SQL Maestro: a framework for ELT development, deployment, and production

Fully supporting the Extract, Load Transform (ELT) Paradigm

SQL_Maestro_White_Paper_May2013

Abstract

ELT – extract, load, and transform – is replacing ETL (extract, transform, load) as the usual method of populating data warehouses. Modern data warehouse appliances and appliance-like systems, such as IBM Pure Data / Netezza, are ideally suited for an ELT environment. SQL Maestro is a framework for ELT development, deployment, and production. SQL Maestro is not an ETL tool that has been repurposed for ELT; rather, it is designed from the ground up with ELT in mind, and fully supports the ELT paradigm. At the same time, SQL Maestro is familiar and easy to learn for developers with experience in traditional ETL tools.

In the beginning…
Data warehousing emerged from the realization that databases that worked well for operational purposes usually did not work well for analytical purposes. In a bank, for example, one operational database might keep track of customers’ accounts.
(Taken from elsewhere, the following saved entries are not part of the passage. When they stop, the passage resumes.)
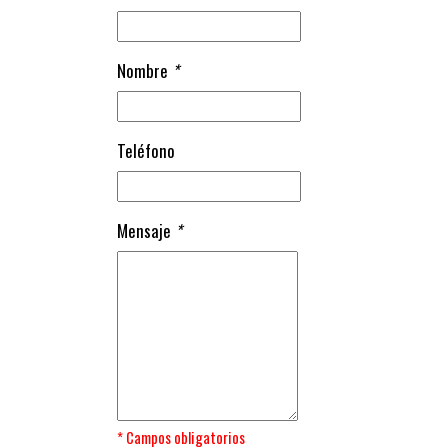
Nombre
*
Teléfono
Mensaje
*
* Campos obligatorios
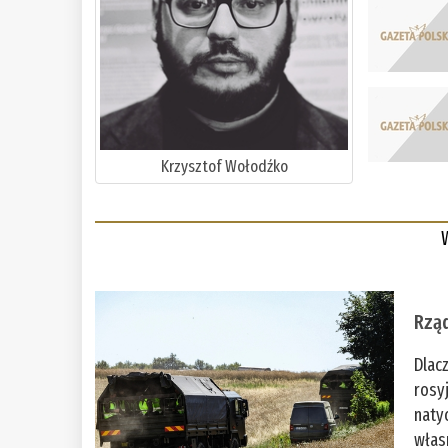
Krzysztof Wołodźko
Rząd
Dlac
rosy
naty
włas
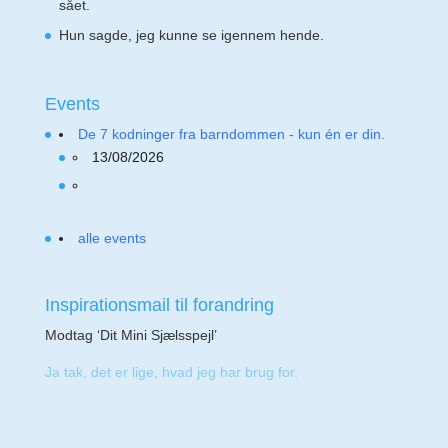
sået.
Hun sagde, jeg kunne se igennem hende.
Events
De 7 kodninger fra barndommen - kun én er din.
13/08/2026
alle events
Inspirationsmail til forandring
Modtag ‘Dit Mini Sjælsspejl’
Ja tak, det er lige, hvad jeg har brug for.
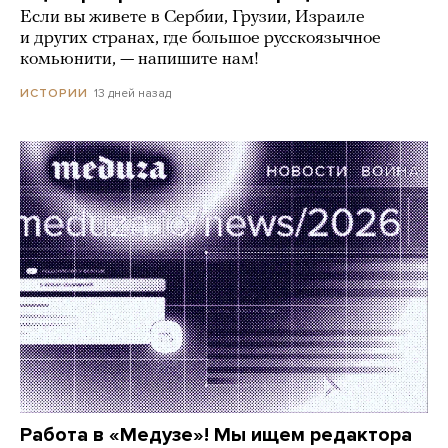
Если вы живете в Сербии, Грузии, Израиле
и других странах, где большое русскоязычное
комьюнити, — напишите нам!
13 дней назад
ИСТОРИИ
Работа в «Медузе»! Мы ищем редактора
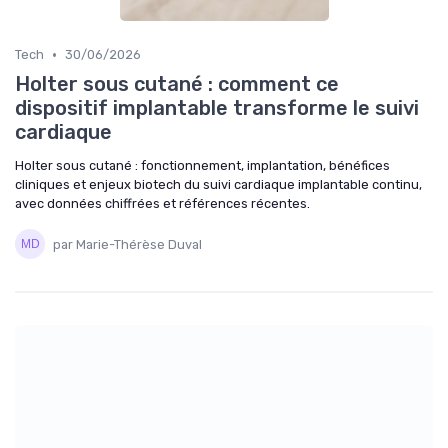
•
Tech
30/06/2026
Holter sous cutané : comment ce
dispositif implantable transforme le suivi
cardiaque
Holter sous cutané : fonctionnement, implantation, bénéfices
cliniques et enjeux biotech du suivi cardiaque implantable continu,
avec données chiffrées et références récentes.
par Marie-Thérèse Duval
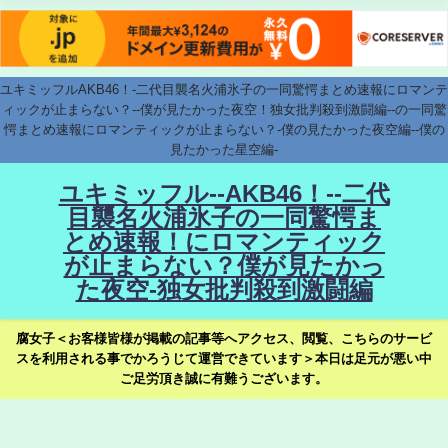
ユキミッフルAKB46！-二代目襲名火浦氷子の一同驚愕まとめ速報にロマンテ
ィックが止まらない？--僕が見たかった夜空！独女批判殺到激闘編--の一同驚
愕まとめ速報にロマンティックが止まらない？-僕の見たかった夜空編--僕の
見たかった星空編-
ユキミッフル--AKB46！--二代
目襲名火浦氷子の一同驚愕ま
とめ速報！にロマンティック
が止まらない？僕が見たかっ
た夜空-独女批判殺到激闘編
腐女子＜お客様皆様が掲載の記事等へアクセス、閲覧、こちらのサービ
スを利用される事でかろうじて運営できています＞本日は足元が悪い中
ご足労頂き誠に有難うございます。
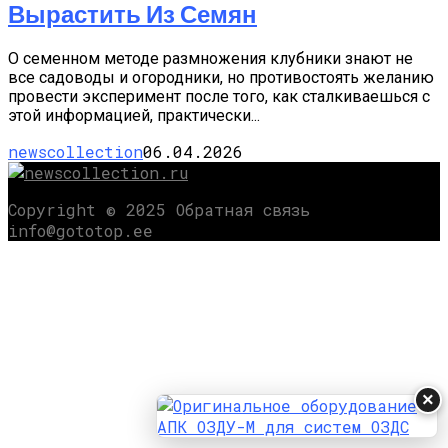
Вырастить Из Семян
О семенном методе размножения клубники знают не
все садоводы и огородники, но противостоять желанию
провести эксперимент после того, как сталкиваешься с
этой информацией, практически...
newscollection
06.04.2026
Copyright © 2025 Обратная связь
info@gototop.ee
×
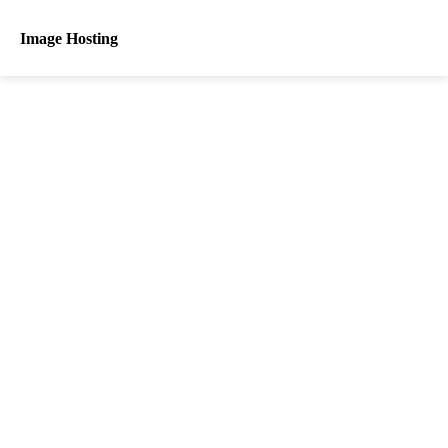
Image Hosting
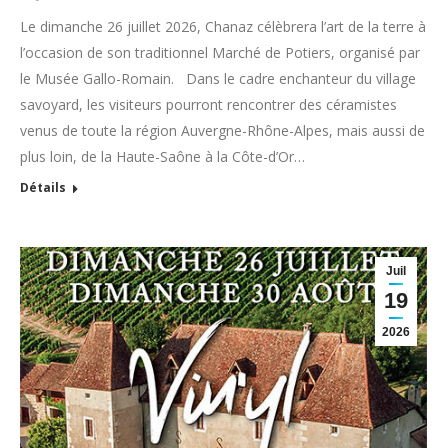
Le dimanche 26 juillet 2026, Chanaz célèbrera l’art de la terre à
l’occasion de son traditionnel Marché de Potiers, organisé par
le Musée Gallo-Romain. Dans le cadre enchanteur du village
savoyard, les visiteurs pourront rencontrer des céramistes
venus de toute la région Auvergne-Rhône-Alpes, mais aussi de
plus loin, de la Haute-Saône à la Côte-d’Or…
Détails
Juil
19
2026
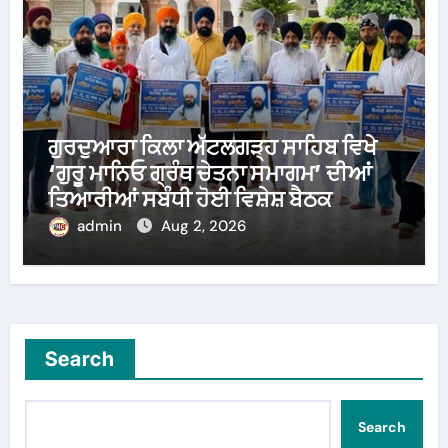
ਗੁਰਦੁਆਰਾ ਕਿਲਾ ਅੱਟਲਗੜ੍ਹ ਸਾਹਿਬ ਵਿਖੇ
‘ਗੁਰੂ ਮਾਨਿਓ ਗ੍ਰੰਥ ਚੇਤਨਾ ਸਮਾਗਮ’ ਦੀਆਂ
ਤਿਆਰੀਆਂ ਸਬੰਧੀ ਹੋਈ ਵਿਸ਼ੇਸ਼ ਬੈਠਕ
admin
Aug 2, 2026
Search
Search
Another operational database, from a different vendor, and maintained in a different department, contains demographic information about the bank’s customers. A marketing analyst wants to know the average account for customers in a certain demographic category. This is difficult to determine from the operational databases because (1) information from two different vendors’ databases must be combined, and (2) large operations (such as looking at every account balance) put the bank’s operations at risk, since they take computing resources away from the basic business of serving customers.
To address these kinds of problems, banks and other businesses started using data warehouses. Data warehouses collected all of the information needed for analytical tasks into an environment where analysts could do their work without affecting a business’s operations. Data warehouses were periodically refreshed with new information from the operational systems, preferably during times when demand on the operational systems was low, like the middle of the night.